Although the entries contain pictures, return everything else in them verbatim and omit the pictures.

_Input_
Start of Block
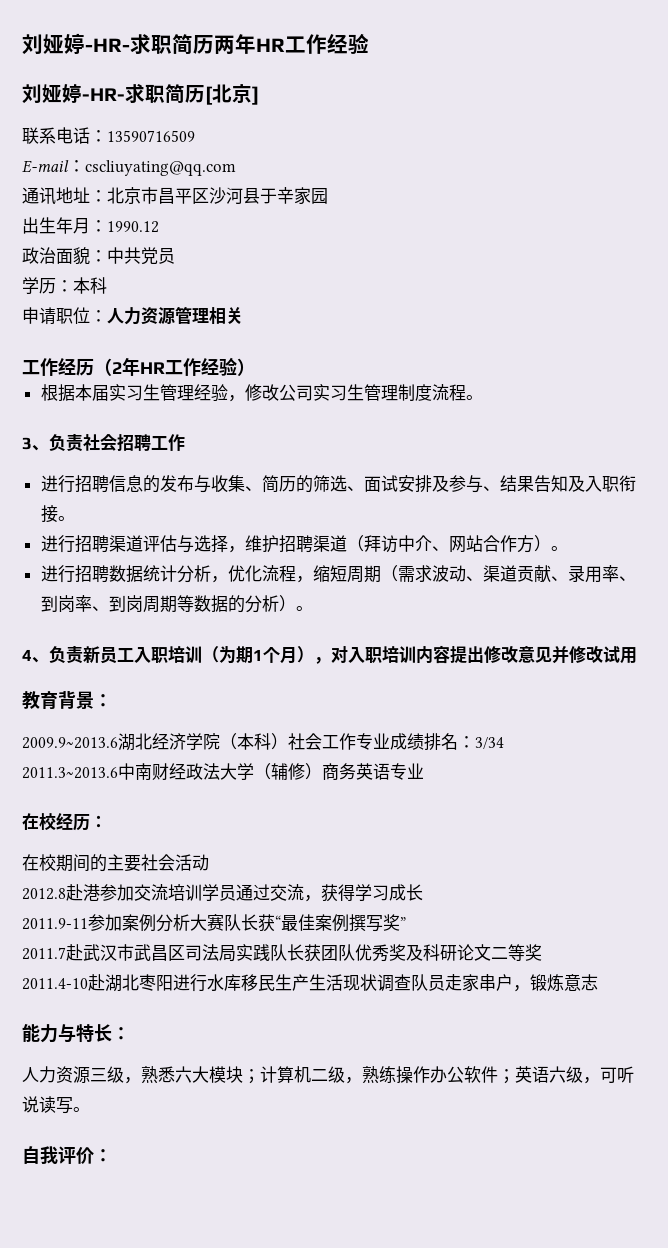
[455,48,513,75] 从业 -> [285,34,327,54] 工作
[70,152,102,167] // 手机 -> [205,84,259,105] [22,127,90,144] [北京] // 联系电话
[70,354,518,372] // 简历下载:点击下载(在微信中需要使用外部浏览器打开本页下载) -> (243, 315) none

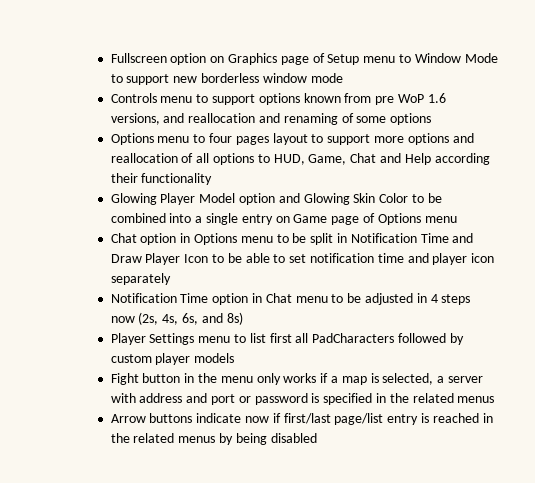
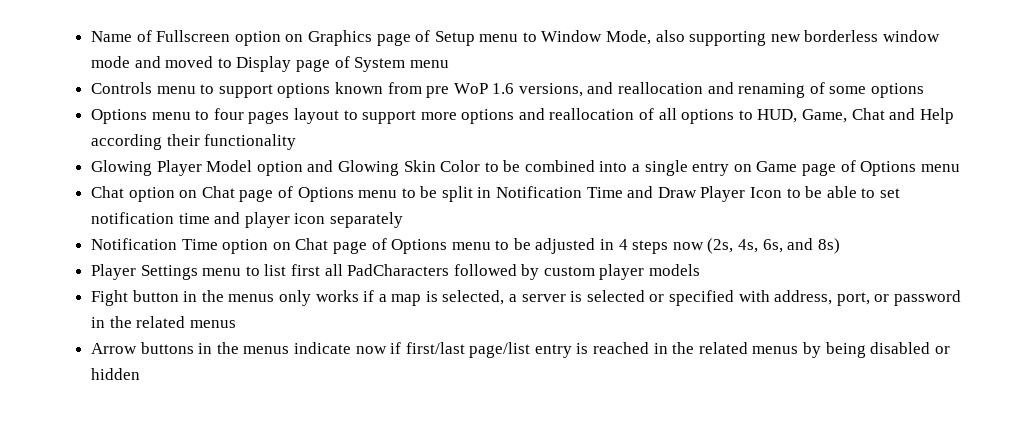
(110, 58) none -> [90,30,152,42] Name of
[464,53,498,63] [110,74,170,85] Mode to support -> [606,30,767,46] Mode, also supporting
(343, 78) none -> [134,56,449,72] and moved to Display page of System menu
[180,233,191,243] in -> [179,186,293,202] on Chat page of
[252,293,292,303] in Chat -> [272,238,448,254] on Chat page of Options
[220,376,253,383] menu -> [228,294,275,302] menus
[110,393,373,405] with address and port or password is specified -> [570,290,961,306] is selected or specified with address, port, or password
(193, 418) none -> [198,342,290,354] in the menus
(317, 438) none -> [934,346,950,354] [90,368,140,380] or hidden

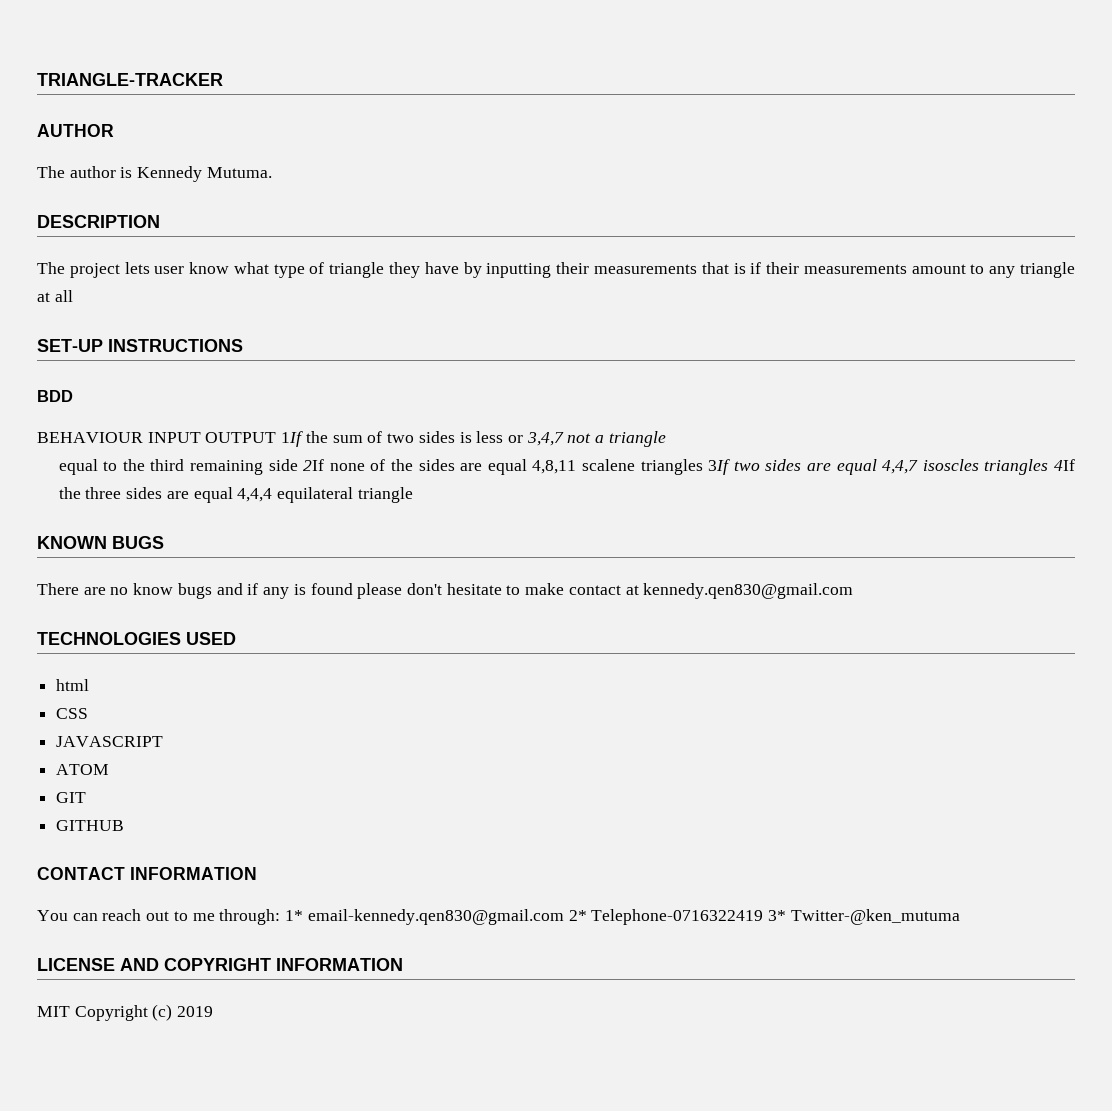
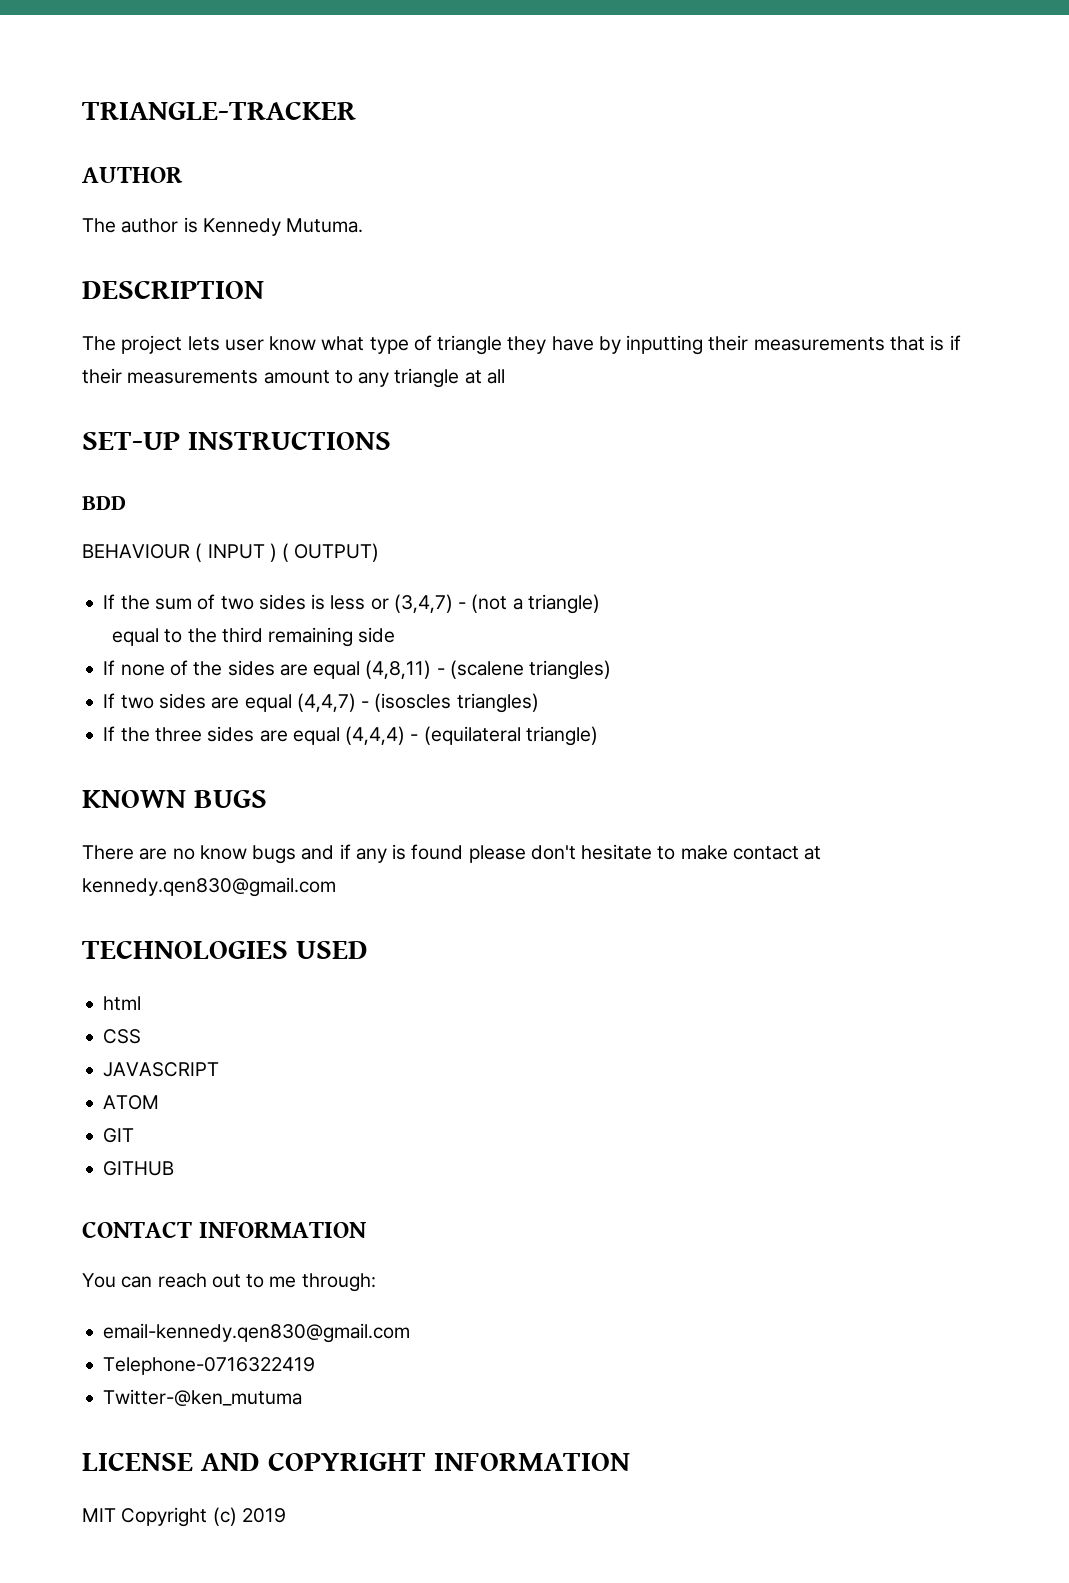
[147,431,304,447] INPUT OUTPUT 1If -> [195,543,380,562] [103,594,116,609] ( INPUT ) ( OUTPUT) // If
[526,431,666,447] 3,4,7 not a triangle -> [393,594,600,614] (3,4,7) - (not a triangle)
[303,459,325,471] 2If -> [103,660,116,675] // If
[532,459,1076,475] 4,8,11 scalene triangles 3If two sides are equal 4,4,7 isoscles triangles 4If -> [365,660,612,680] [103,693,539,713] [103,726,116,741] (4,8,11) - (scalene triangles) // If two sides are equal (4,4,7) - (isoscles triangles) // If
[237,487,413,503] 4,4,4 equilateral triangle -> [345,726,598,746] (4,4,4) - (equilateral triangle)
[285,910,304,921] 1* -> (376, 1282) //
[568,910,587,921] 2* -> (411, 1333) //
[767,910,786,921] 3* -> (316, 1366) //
End of Block
_Output for this task_
[455,48,513,75] 从业 -> [285,34,327,54] 工作
[70,152,102,167] // 手机 -> [205,84,259,105] [22,127,90,144] [北京] // 联系电话
[70,354,518,372] // 简历下载:点击下载(在微信中需要使用外部浏览器打开本页下载) -> (243, 315) none

(110, 58) none -> [90,30,152,42] Name of
[464,53,498,63] [110,74,170,85] Mode to support -> [606,30,767,46] Mode, also supporting
(343, 78) none -> [134,56,449,72] and moved to Display page of System menu
[180,233,191,243] in -> [179,186,293,202] on Chat page of
[252,293,292,303] in Chat -> [272,238,448,254] on Chat page of Options
[220,376,253,383] menu -> [228,294,275,302] menus
[110,393,373,405] with address and port or password is specified -> [570,290,961,306] is selected or specified with address, port, or password
(193, 418) none -> [198,342,290,354] in the menus
(317, 438) none -> [934,346,950,354] [90,368,140,380] or hidden

[147,431,304,447] INPUT OUTPUT 1If -> [195,543,380,562] [103,594,116,609] ( INPUT ) ( OUTPUT) // If
[526,431,666,447] 3,4,7 not a triangle -> [393,594,600,614] (3,4,7) - (not a triangle)
[303,459,325,471] 2If -> [103,660,116,675] // If
[532,459,1076,475] 4,8,11 scalene triangles 3If two sides are equal 4,4,7 isoscles triangles 4If -> [365,660,612,680] [103,693,539,713] [103,726,116,741] (4,8,11) - (scalene triangles) // If two sides are equal (4,4,7) - (isoscles triangles) // If
[237,487,413,503] 4,4,4 equilateral triangle -> [345,726,598,746] (4,4,4) - (equilateral triangle)
[285,910,304,921] 1* -> (376, 1282) //
[568,910,587,921] 2* -> (411, 1333) //
[767,910,786,921] 3* -> (316, 1366) //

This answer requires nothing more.